Input:
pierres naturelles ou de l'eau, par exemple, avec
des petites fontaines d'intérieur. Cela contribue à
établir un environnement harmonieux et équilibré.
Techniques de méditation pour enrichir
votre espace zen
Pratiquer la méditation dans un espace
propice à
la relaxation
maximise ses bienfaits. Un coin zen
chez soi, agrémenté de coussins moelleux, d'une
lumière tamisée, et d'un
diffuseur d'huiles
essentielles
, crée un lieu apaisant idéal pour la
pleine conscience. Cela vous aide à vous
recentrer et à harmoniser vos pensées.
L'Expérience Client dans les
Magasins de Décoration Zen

Job: Can you arrange every line of the listing above as a numbered list, skipping any blank lines?

Solved problem:
1. pierres naturelles ou de l'eau, par exemple, avec
2. des petites fontaines d'intérieur. Cela contribue à
3. établir un environnement harmonieux et équilibré.
4. Techniques de méditation pour enrichir
5. votre espace zen
6. Pratiquer la méditation dans un espace
7. propice à
8. la relaxation
9. maximise ses bienfaits. Un coin zen
10. chez soi, agrémenté de coussins moelleux, d'une
11. lumière tamisée, et d'un
12. diffuseur d'huiles
13. essentielles
14. , crée un lieu apaisant idéal pour la
15. pleine conscience. Cela vous aide à vous
16. recentrer et à harmoniser vos pensées.
17. L'Expérience Client dans les
18. Magasins de Décoration Zen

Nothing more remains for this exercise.